What you need to do.
A – From the passage on whaling, list each measure it says the International Whaling Commission adopted.
B – Say whether each statement agrees with the passage on whaling. Answer yes or no and quote the words that decide it.
(i) The IWC moratorium took effect in 1986.
(ii) Norway put the whaling moratorium into practice from the start.
(iii) The whaling industry says whales take about an hour to die on average.

Passage for review.
● ● ● ● ● ● ●

What is whaling?
Whaling is the hunting and killing of whales for commercial, recreational or scientific purposes. Once a large industry providing materials for a range of industrial processes, whaling today is confined to a handful of countries.
In 1946, the International Whaling Commission (IWC) was established under the International Convention for the Regulation of Whaling (ICRW) to “provide for the proper conservation of whale stocks and thus make possible the orderly development of the whaling industry”.
Measures adopted by the commission included hunting bans on certain species and females accompanied by calves, the designation of whale sanctuaries, defining set hunting seasons, and imposing limits on the number and size of whales to be hunted.
Despite these regulations, the 1970s marked the rise of fervent anti-poaching movements and pro-animal welfare campaigns. Reports published by the Convention on International Trade in Endangered Species in 1977 and 1981 identified several whale species as being in danger of extinction.
Amidst growing international concern for hunted species, members of the International Whaling Commission voted in favour of implementing a moratorium on commercial whaling for an initial period of ten years. The IWC moratorium came into effect in 1986 and remains in place today.
Among International Whaling Commission members, there is speculation that Iceland and Norway continue to hunt commercially. Whaling is also prevalent in several other countries not a party to the Commission, including Canada, Indonesia and South Korea. Some traditional communities also hunt whales for subsistence purposes, specifically Inuit populations in Canada, Greenland and Alaska.
Opposition to whaling
Conservationists and animal rights activists argue that whaling is unacceptable on two counts: firstly because of the suffering endured by the animals, and secondly because it threatens the extinction of the species.
Whales are generally killed by grenade-tipped harpoons, designed to explode inside the animal. However, as fast-moving creatures living in rough seas, whales are often subject to repeated blows before they are killed. Alternatively, the traditional two-flue harpoon penetrates no deeper than the whale’s blubber, leaving the animal to escape seriously wounded and in significant pain.
Animal welfare advocates argue that whaling is particularly cruel considering a whale’s highly developed mental capacity, meaning it has an enhanced ability to not just feel pain but suffer tremendously. The whaling industry claims that the average time taken for whales to die is two minutes, while opponents claim that this is closer to an hour.
Although whale populations are difficult to track, extensive efforts are made by IWC to conduct regular research into whale behaviour and cognition. It is undeniable that many species of whale have recovered considerably since the moratorium came into force, yet this has led many whaling nations to seek a revival of commercial hunting. The sustainability of existing whale stocks is a point of bitter dispute within the IWC.
Why do some countries hunt whales?
The most vocal proponents of commercial whaling are Iceland, Japan and Norway – the latter having refused to implement the whaling moratorium from the outset.
These countries maintain that hunting whales is an important part of their culture and is critical to their fishing industries. They also criticise the IWC’s recognition of whaling in aboriginal tradition, while rejecting the cultural case in developed states.
The reasons people hunt whales can be characterised as follows:
Under Article VIII of the International Whaling Commission’s founding treaty, countries may apply for permits authorising controlled and monitored scientific whaling.

● ● ● ● ● ● ●

Records shown.

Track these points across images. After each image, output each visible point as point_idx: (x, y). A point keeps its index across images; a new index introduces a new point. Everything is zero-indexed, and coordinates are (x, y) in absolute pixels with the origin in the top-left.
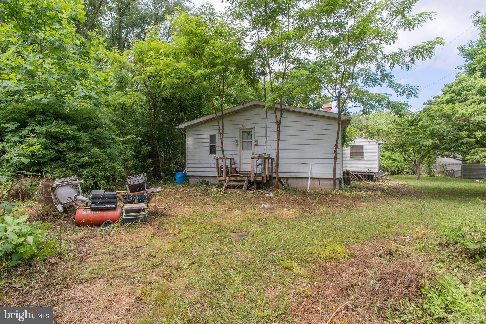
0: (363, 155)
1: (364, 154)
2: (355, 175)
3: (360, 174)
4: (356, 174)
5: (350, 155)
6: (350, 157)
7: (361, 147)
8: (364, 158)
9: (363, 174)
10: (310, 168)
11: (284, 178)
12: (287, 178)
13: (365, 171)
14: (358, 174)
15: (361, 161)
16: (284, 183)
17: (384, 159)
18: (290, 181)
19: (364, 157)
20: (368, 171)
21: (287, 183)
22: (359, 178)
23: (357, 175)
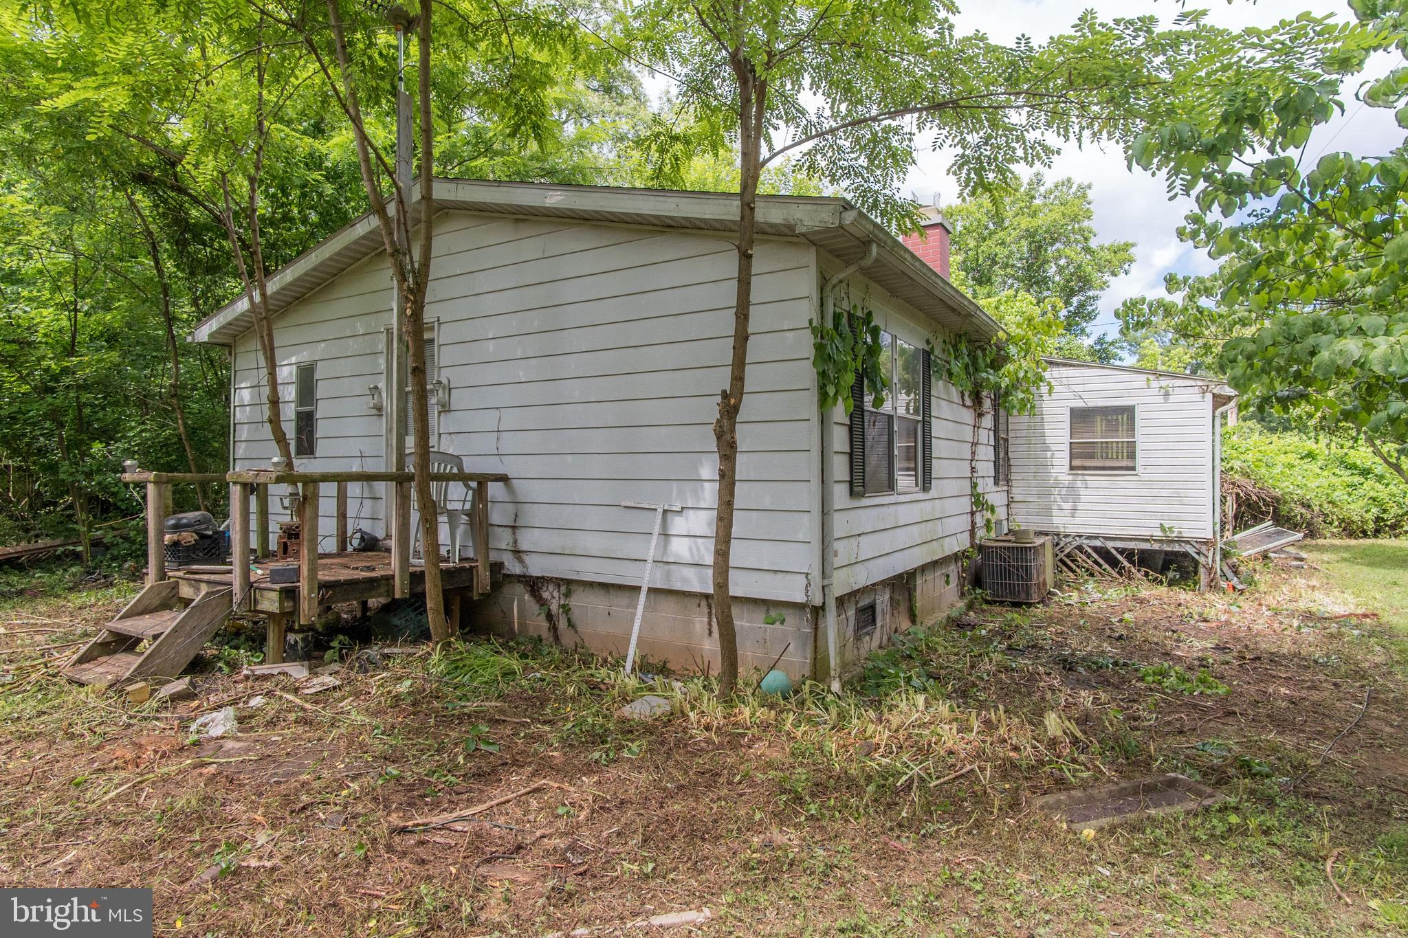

● ● ● ● ● ● ●

Solution set.
A –
- Hunting bans on certain species and on females accompanied by calves
- The designation of whale sanctuaries
- Defining set hunting seasons
- Imposing limits on the number and size of whales to be hunted

B –
(i) Yes: "The IWC moratorium came into effect in 1986 and remains in place today."
(ii) No: "the latter having refused to implement the whaling moratorium from the outset."
(iii) No: "The whaling industry claims that the average time taken for whales to die is two minutes, while opponents claim that this is closer to an hour."